◆ What this task involves ◆
Retype, character for character, the line containing "o de drogas e prevenindo o" along with each line after it through the end of the data, and only those.

◆ Data for this exercise ◆
*** Begin section ***

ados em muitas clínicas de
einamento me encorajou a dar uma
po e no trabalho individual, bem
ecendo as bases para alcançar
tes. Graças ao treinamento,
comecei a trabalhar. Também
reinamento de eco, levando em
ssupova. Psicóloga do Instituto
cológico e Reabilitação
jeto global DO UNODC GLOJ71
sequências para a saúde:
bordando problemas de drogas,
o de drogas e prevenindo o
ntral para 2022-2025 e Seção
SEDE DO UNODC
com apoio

*** End section ***

◆ Output below ◆
o de drogas e prevenindo o
ntral para 2022-2025 e Seção
SEDE DO UNODC
com apoio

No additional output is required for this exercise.